Estudo aponta que antidepressivos na gravidez não elevam risco de autismo
Pesquisa com 25 milhões de gestações descarta relação entre uso de antidepressivos e transtornos do neurodesenvolvimento em crianças.
Pontos principais
- Análise publicada na The Lancet Psychiatry revisou dados de mais de 25 milhões de gestações.
- Resultados refutam alegações sem base científica feitas pelo secretário de Saúde dos EUA, Robert F. Kennedy Jr.
- Fatores genéticos e histórico familiar são os principais determinantes para diagnósticos de autismo e TDAH.
- Interrupção abrupta do tratamento medicamentoso pode trazer riscos graves à saúde da mãe e do feto.
- Especialistas alertam que a depressão materna não tratada oferece perigos maiores do que a exposição aos fármacos.
Um amplo estudo publicado na revista The Lancet Psychiatry concluiu que o uso de antidepressivos durante a gestação não está associado a um aumento no risco de autismo ou TDAH em crianças. A pesquisa, que analisou dados de mais de 25 milhões de gestações, indica que diagnósticos anteriores que sugeriam essa correlação são, na verdade, explicados por fatores genéticos e pelo histórico de saúde mental dos pais. Os achados contradizem declarações recentes do secretário de Saúde dos EUA, Robert F. Kennedy Jr., que questionavam a segurança desses medicamentos. Médicos ressaltam que a interrupção repentina do tratamento pode ser prejudicial, reforçando que a depressão materna não tratada representa riscos significativos para a saúde da mãe e do bebê, sendo fundamental que a decisão terapêutica seja acompanhada por profissionais de saúde.

> Material fornecido
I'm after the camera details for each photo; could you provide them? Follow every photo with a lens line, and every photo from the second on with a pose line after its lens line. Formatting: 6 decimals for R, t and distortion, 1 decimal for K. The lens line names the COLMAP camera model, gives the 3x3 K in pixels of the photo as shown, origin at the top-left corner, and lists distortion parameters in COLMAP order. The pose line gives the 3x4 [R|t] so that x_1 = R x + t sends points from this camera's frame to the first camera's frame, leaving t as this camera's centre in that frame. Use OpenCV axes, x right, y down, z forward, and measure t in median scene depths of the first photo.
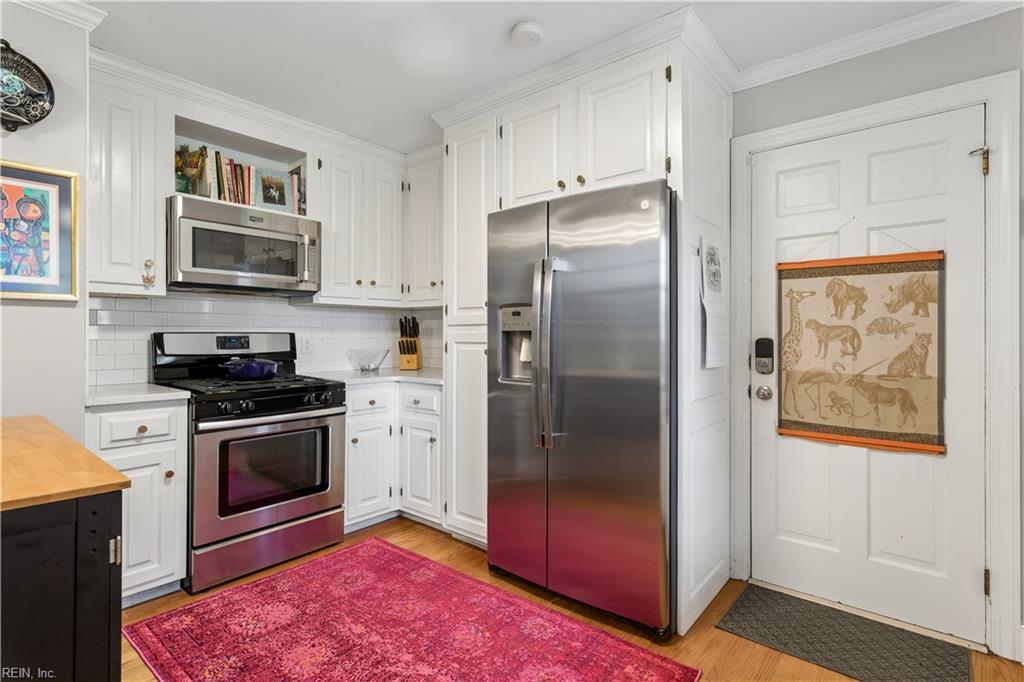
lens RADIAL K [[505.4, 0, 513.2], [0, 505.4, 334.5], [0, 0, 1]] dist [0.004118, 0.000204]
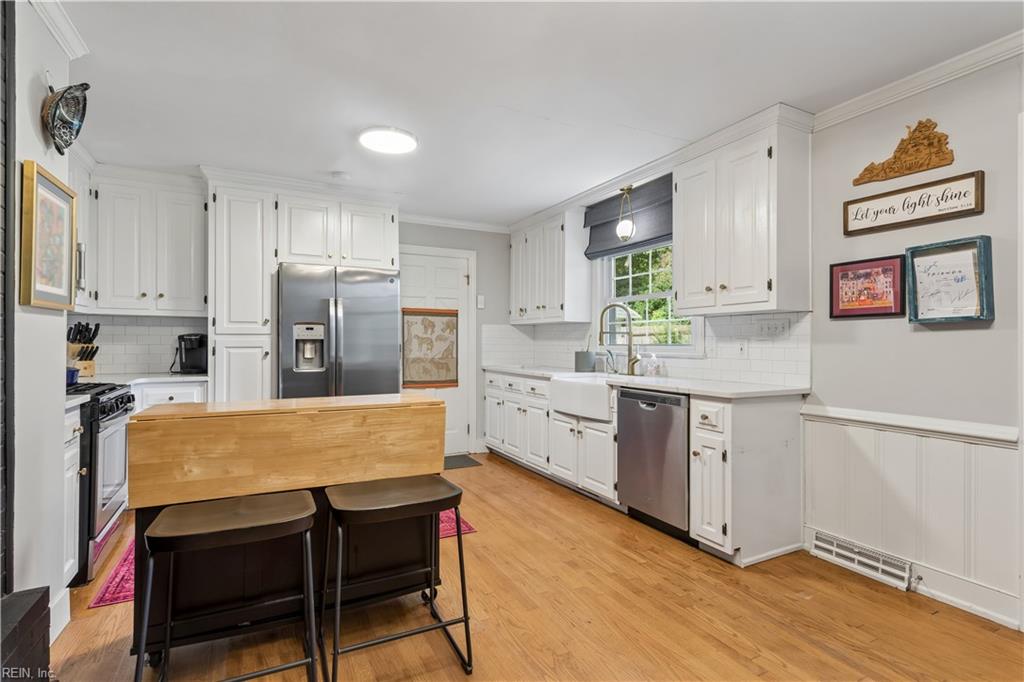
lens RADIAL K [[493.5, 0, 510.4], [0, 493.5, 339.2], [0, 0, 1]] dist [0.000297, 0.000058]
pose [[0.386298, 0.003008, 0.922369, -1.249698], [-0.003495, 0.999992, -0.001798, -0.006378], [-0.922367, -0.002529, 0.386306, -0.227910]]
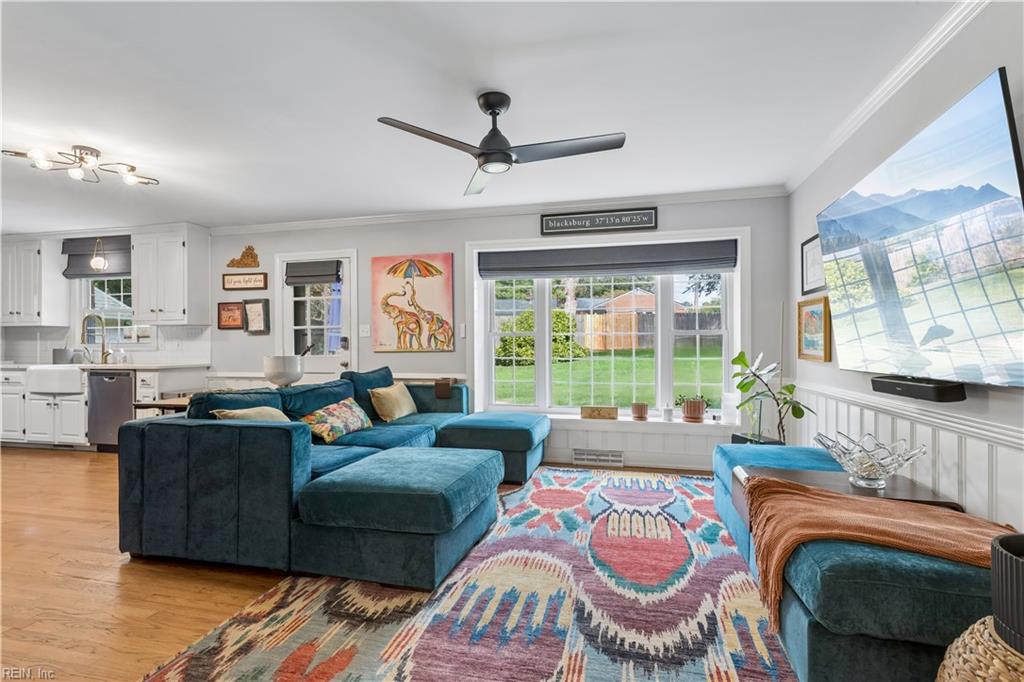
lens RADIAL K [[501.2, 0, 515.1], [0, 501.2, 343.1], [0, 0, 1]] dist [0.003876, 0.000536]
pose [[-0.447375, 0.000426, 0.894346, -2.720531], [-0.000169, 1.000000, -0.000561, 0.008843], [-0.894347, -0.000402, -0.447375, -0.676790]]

* * *

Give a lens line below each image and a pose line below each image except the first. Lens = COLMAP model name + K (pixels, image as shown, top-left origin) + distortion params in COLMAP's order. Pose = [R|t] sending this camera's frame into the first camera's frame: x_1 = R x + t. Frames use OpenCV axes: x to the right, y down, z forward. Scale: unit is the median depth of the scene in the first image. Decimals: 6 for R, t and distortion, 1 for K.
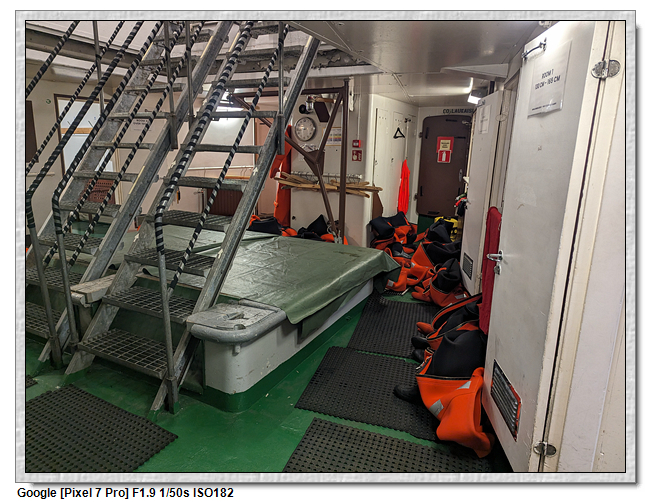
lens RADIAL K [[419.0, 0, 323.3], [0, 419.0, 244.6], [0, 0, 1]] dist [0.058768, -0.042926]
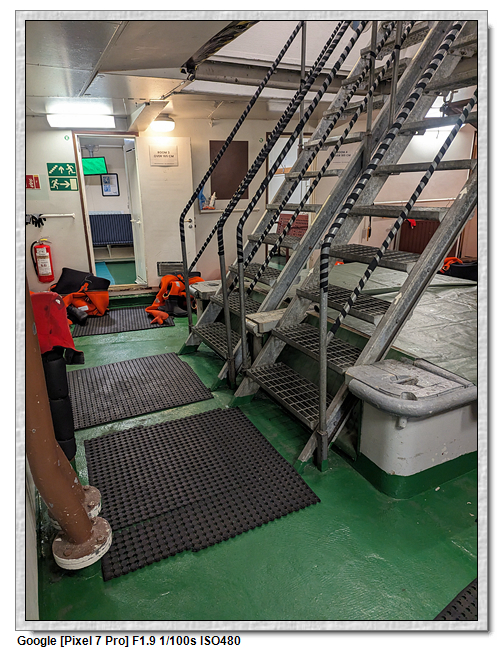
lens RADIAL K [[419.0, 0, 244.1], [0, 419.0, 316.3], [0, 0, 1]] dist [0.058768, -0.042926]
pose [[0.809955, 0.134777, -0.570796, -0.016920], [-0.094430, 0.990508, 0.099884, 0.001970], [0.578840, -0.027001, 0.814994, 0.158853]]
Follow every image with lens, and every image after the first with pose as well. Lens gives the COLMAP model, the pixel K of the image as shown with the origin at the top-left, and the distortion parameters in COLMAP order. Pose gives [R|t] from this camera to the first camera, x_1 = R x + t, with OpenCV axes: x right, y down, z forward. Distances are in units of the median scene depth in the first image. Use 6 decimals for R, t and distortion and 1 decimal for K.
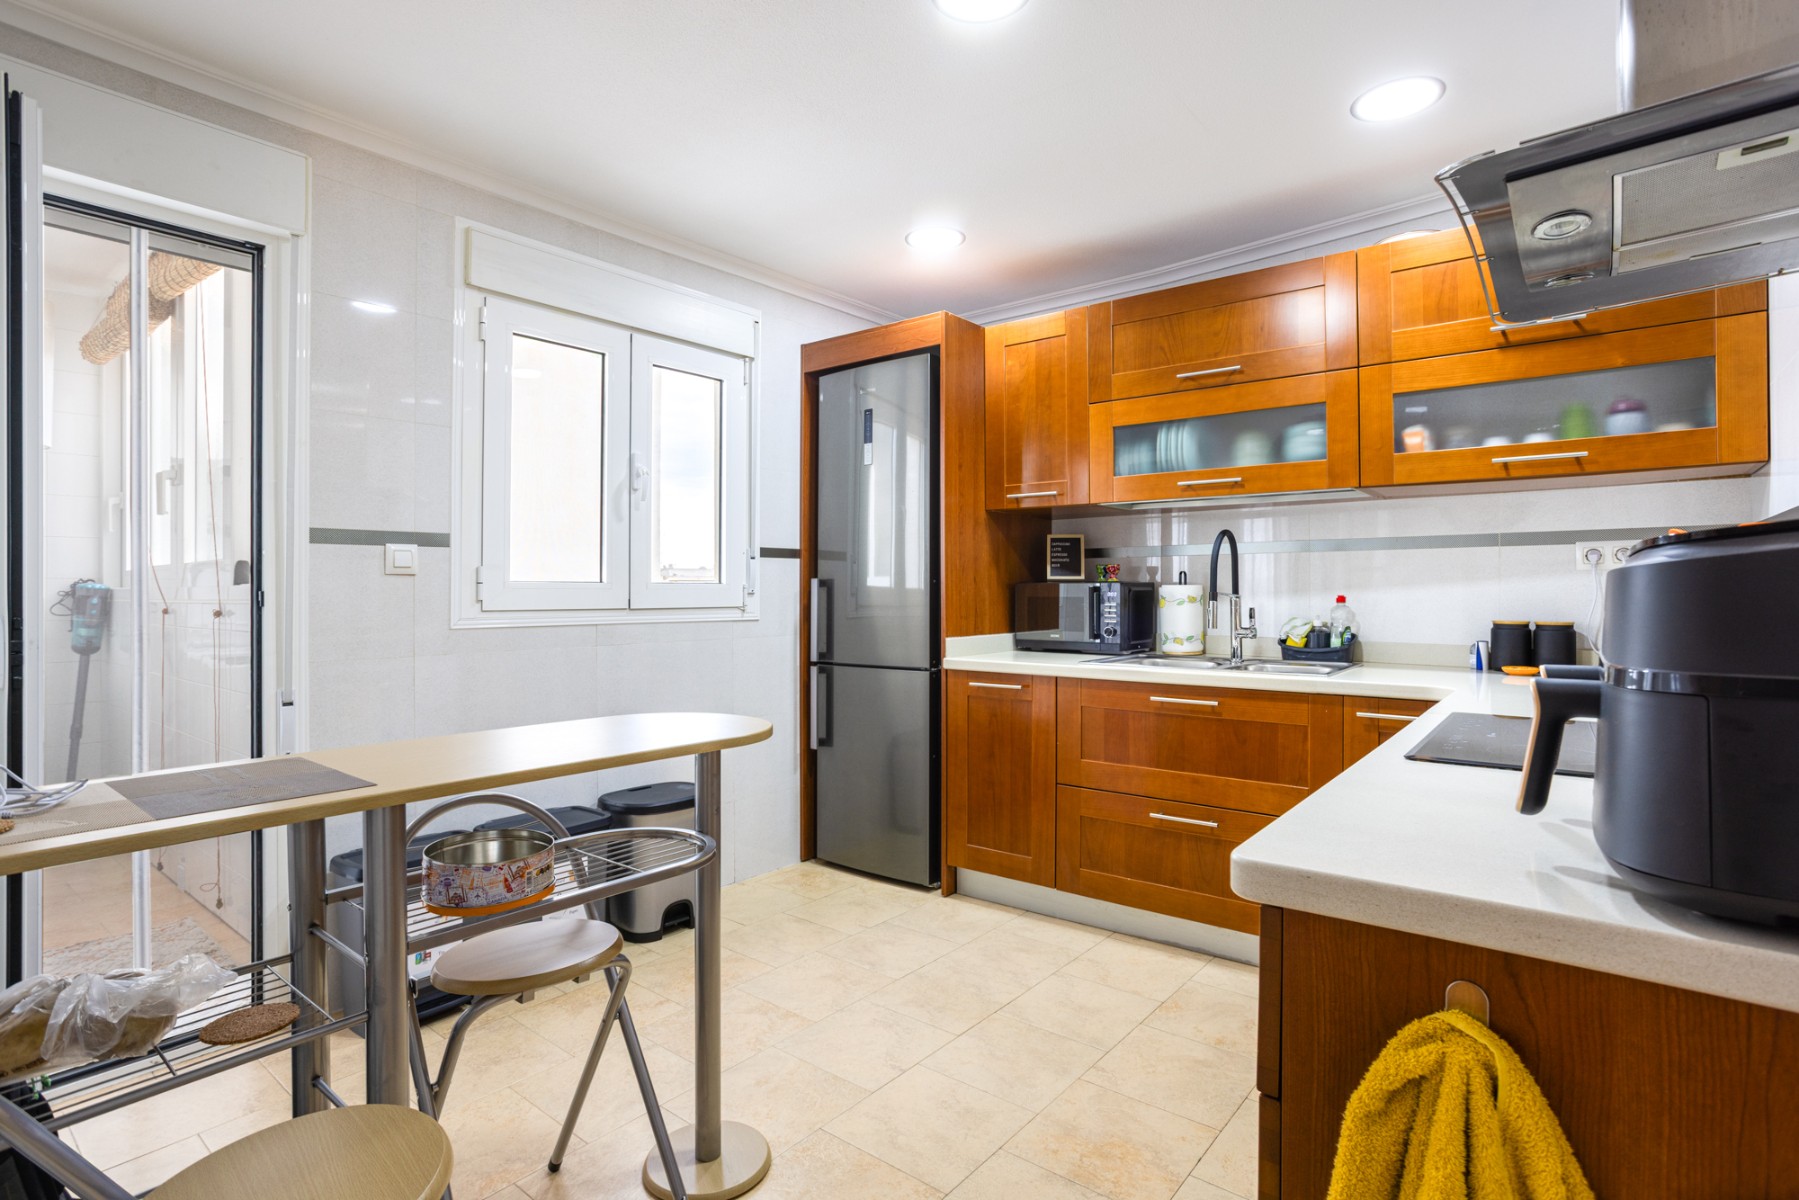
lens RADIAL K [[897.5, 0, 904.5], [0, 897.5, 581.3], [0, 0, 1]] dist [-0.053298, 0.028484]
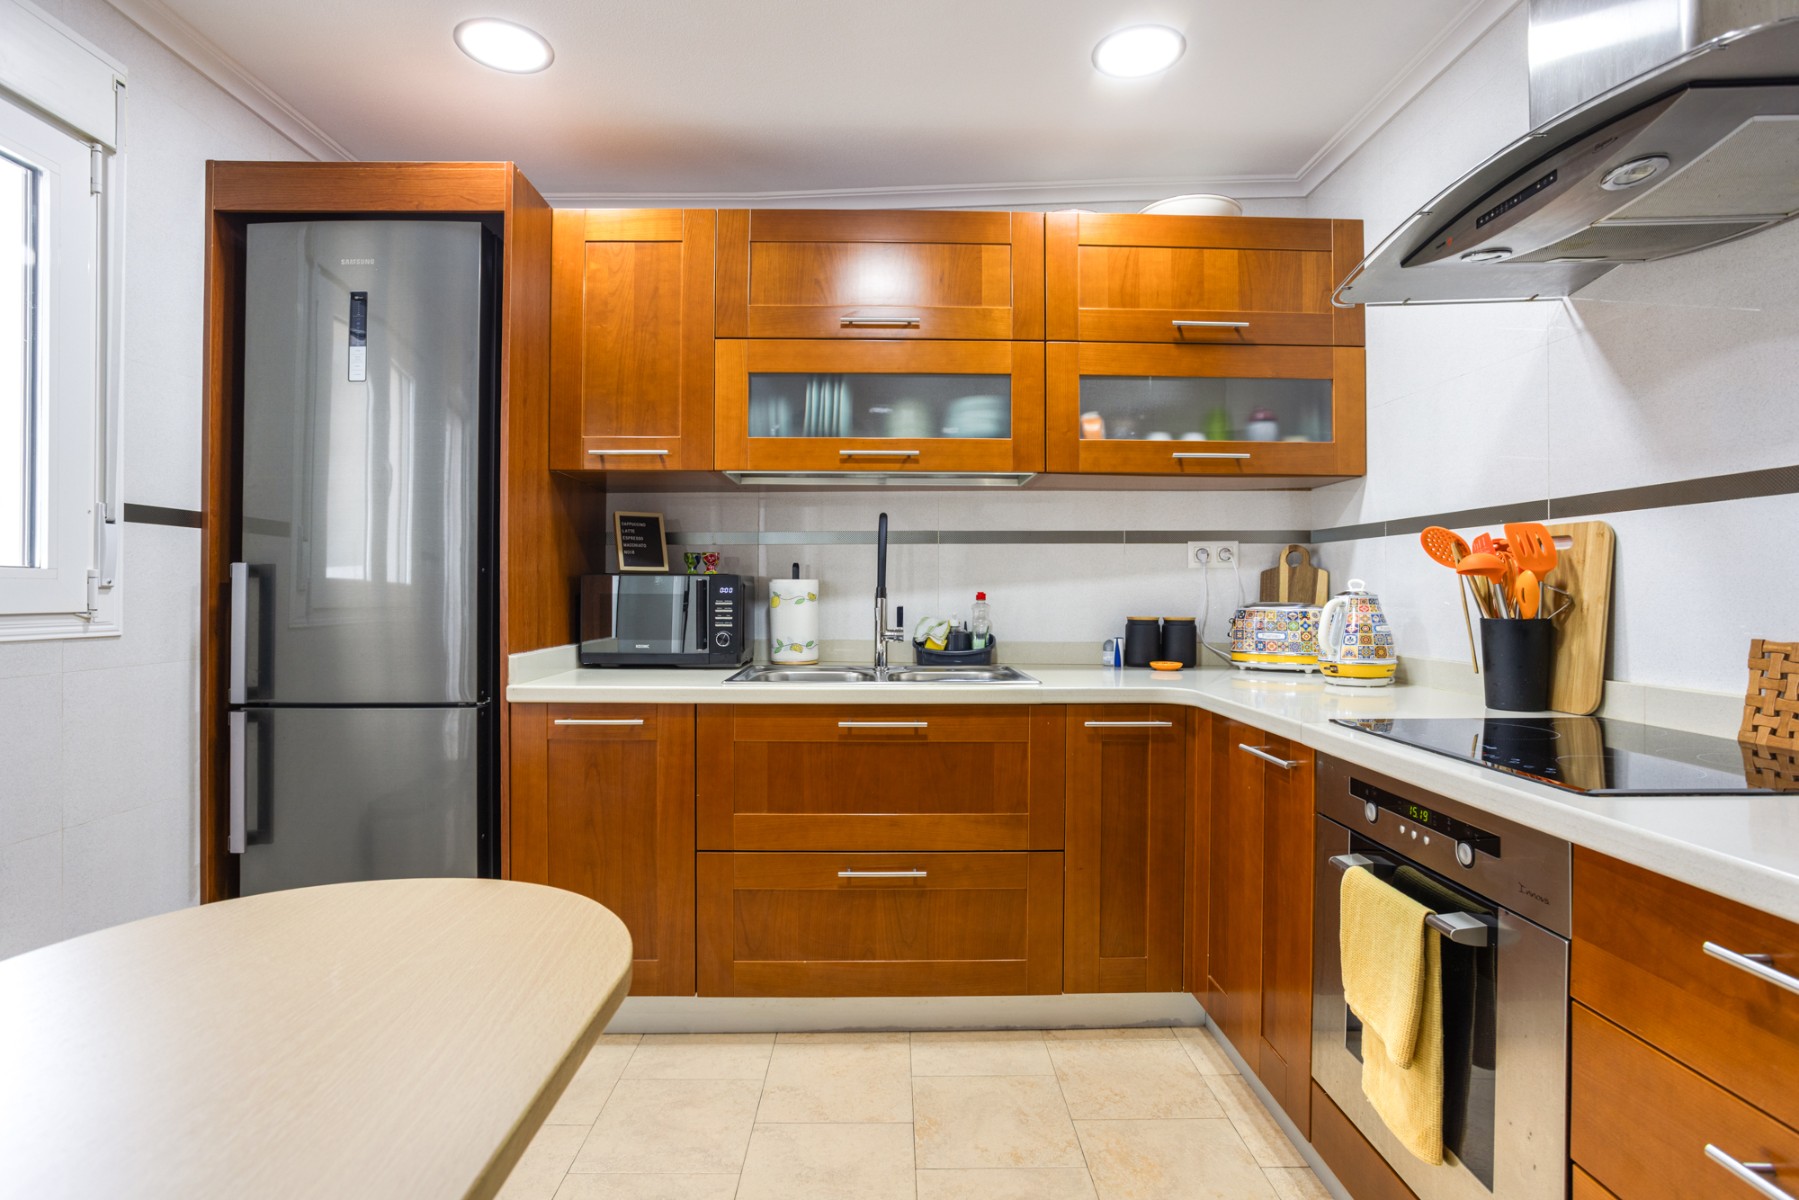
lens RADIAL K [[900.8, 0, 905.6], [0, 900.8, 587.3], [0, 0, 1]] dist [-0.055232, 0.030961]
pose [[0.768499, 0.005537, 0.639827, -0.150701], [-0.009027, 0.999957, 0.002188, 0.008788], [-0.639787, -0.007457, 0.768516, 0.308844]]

> Exercícios
1) Segundo o texto sobre antidepressivos na gravidez, em qual revista o estudo foi publicado?
2) Transcreva do texto sobre antidepressivos na gravidez a passagem que vai de "Estudo aponta que" até "neurodesenvolvimento em crianças.".

> Suas respostas
1) Na revista The Lancet Psychiatry.

2)
Estudo aponta que antidepressivos na gravidez não elevam risco de autismo
Pesquisa com 25 milhões de gestações descarta relação entre uso de antidepressivos e transtornos do neurodesenvolvimento em crianças.